Additionally with this input - [ { "field1": "", "field2" : "test5", "field3": [ { "field3_a": "test", "field3_b": "test2", "field3_c": "test3" } ], "field4": null }, { "field1": "test1", "field2" : "test5", "field4": { "field4a": "this_value", "field4b": "", "field4c": "", "field4d": "", "field4e": "", "field4f": "", "field4g": "", "field4h": [ { "field4ha": "", "field4hb": "", "field4hc": "" } ] } } ]

I see this error:

io.streamthoughts.kafka.connect.filepulse.data.DataException: Failed to merge schemas for field 'field4'. at io.streamthoughts.kafka.connect.filepulse.data.StructSchema$StructSchemaMerger.apply(StructSchema.java:341) at io.streamthoughts.kafka.connect.filepulse.data.StructSchema.merge(StructSchema.java:260) at io.streamthoughts.kafka.connect.filepulse.data.LazyArraySchema.valueSchema(LazyArraySchema.java:55) at io.streamthoughts.kafka.connect.filepulse.filter.JSONFilter.apply(JSONFilter.java:90) at io.streamthoughts.kafka.connect.filepulse.filter.AbstractMergeRecordFilter.apply(AbstractMergeRecordFilter.java:43) at io.streamthoughts.kafka.connect.filepulse.filter.DefaultRecordFilterPipeline$FilterNode.apply(DefaultRecordFilterPipeline.java:162) at io.streamthoughts.kafka.connect.filepulse.filter.DefaultRecordFilterPipeline.apply(DefaultRecordFilterPipeline.java:134) at io.streamthoughts.kafka.connect.filepulse.filter.DefaultRecordFilterPipeline.apply(DefaultRecordFilterPipeline.java:102) at io.streamthoughts.kafka.connect.filepulse.source.DefaultFileRecordsPollingConsumer.next(DefaultFileRecordsPollingConsumer.java:176) at io.streamthoughts.kafka.connect.filepulse.source.FilePulseSourceTask.poll(FilePulseSourceTask.java:199) at org.apache.kafka.connect.runtime.WorkerSourceTask.poll(WorkerSourceTask.java:304) at org.apache.kafka.connect.runtime.WorkerSourceTask.execute(WorkerSourceTask.java:248) at org.apache.kafka.connect.runtime.WorkerTask.doRun(WorkerTask.java:188) at org.apache.kafka.connect.runtime.WorkerTask.run(WorkerTask.java:243) at java.base/java.util.concurrent.Executors$RunnableAdapter.call(Executors.java:515) at java.base/java.util.concurrent.FutureTask.run(FutureTask.java:264) at java.base/java.util.concurrent.ThreadPoolExecutor.runWorker(ThreadPoolExecutor.java:1128) at java.base/java.util.concurrent.ThreadPoolExecutor$Worker.run(ThreadPoolExecutor.java:628) at java.base/java.lang.Thread.run(Thread.java:829) Caused by: io.streamthoughts.kafka.connect.filepulse.data.DataException: Cannot merge incompatible schema type NULL<>STRUCT at io.streamthoughts.kafka.connect.filepulse.data.Schema.merge(Schema.java:203) at io.streamthoughts.kafka.connect.filepulse.data.StructSchema$StructSchemaMerger.apply(StructSchema.java:338) ... 18 more

pri-naik5 commented 2 years ago

@fhussonnois I have added a fix for this. Can I get permissions to create a PR on this repo?

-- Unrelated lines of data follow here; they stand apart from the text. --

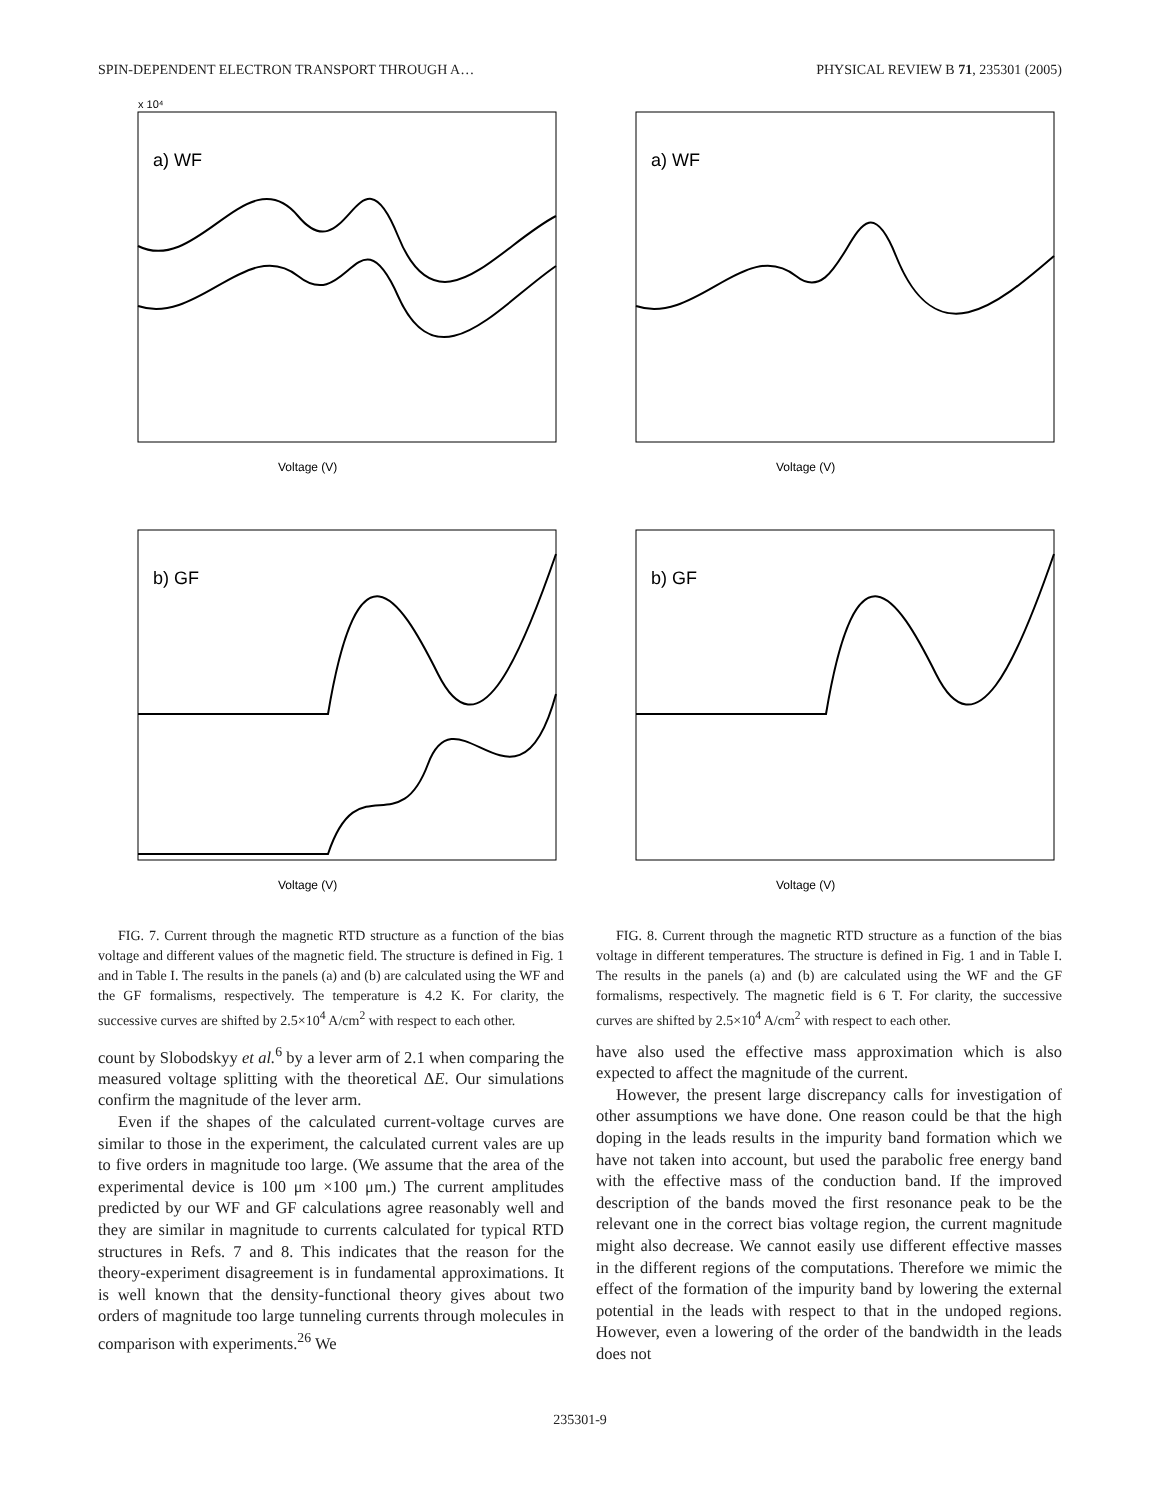SPIN-DEPENDENT ELECTRON TRANSPORT THROUGH A… PHYSICAL REVIEW B 71, 235301 (2005)
a) WF
x 10⁴
Voltage (V)
b) GF
Voltage (V)
FIG. 7. Current through the magnetic RTD structure as a function of the bias voltage and different values of the magnetic field. The structure is defined in Fig. 1 and in Table I. The results in the panels (a) and (b) are calculated using the WF and the GF formalisms, respectively. The temperature is 4.2 K. For clarity, the successive curves are shifted by 2.5×10<sup>4</sup> A/cm<sup>2</sup> with respect to each other.
count by Slobodskyy et al.<sup>6</sup> by a lever arm of 2.1 when comparing the measured voltage splitting with the theoretical ΔE. Our simulations confirm the magnitude of the lever arm.
Even if the shapes of the calculated current-voltage curves are similar to those in the experiment, the calculated current vales are up to five orders in magnitude too large. (We assume that the area of the experimental device is 100 μm ×100 μm.) The current amplitudes predicted by our WF and GF calculations agree reasonably well and they are similar in magnitude to currents calculated for typical RTD structures in Refs. 7 and 8. This indicates that the reason for the theory-experiment disagreement is in fundamental approximations. It is well known that the density-functional theory gives about two orders of magnitude too large tunneling currents through molecules in comparison with experiments.<sup>26</sup> We
a) WF
Voltage (V)
b) GF
Voltage (V)
FIG. 8. Current through the magnetic RTD structure as a function of the bias voltage in different temperatures. The structure is defined in Fig. 1 and in Table I. The results in the panels (a) and (b) are calculated using the WF and the GF formalisms, respectively. The magnetic field is 6 T. For clarity, the successive curves are shifted by 2.5×10<sup>4</sup> A/cm<sup>2</sup> with respect to each other.
have also used the effective mass approximation which is also expected to affect the magnitude of the current.
However, the present large discrepancy calls for investigation of other assumptions we have done. One reason could be that the high doping in the leads results in the impurity band formation which we have not taken into account, but used the parabolic free energy band with the effective mass of the conduction band. If the improved description of the bands moved the first resonance peak to be the relevant one in the correct bias voltage region, the current magnitude might also decrease. We cannot easily use different effective masses in the different regions of the computations. Therefore we mimic the effect of the formation of the impurity band by lowering the external potential in the leads with respect to that in the undoped regions. However, even a lowering of the order of the bandwidth in the leads does not
235301-9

github-actions[bot] commented 2 years ago

This issue has been automatically marked as stale because it has not had recent activity. It will be closed if no further activity occurs. Thank you for your contributions.

github-actions[bot] commented 1 year ago

This issue was closed because it has been stalled for 30 days with no activity.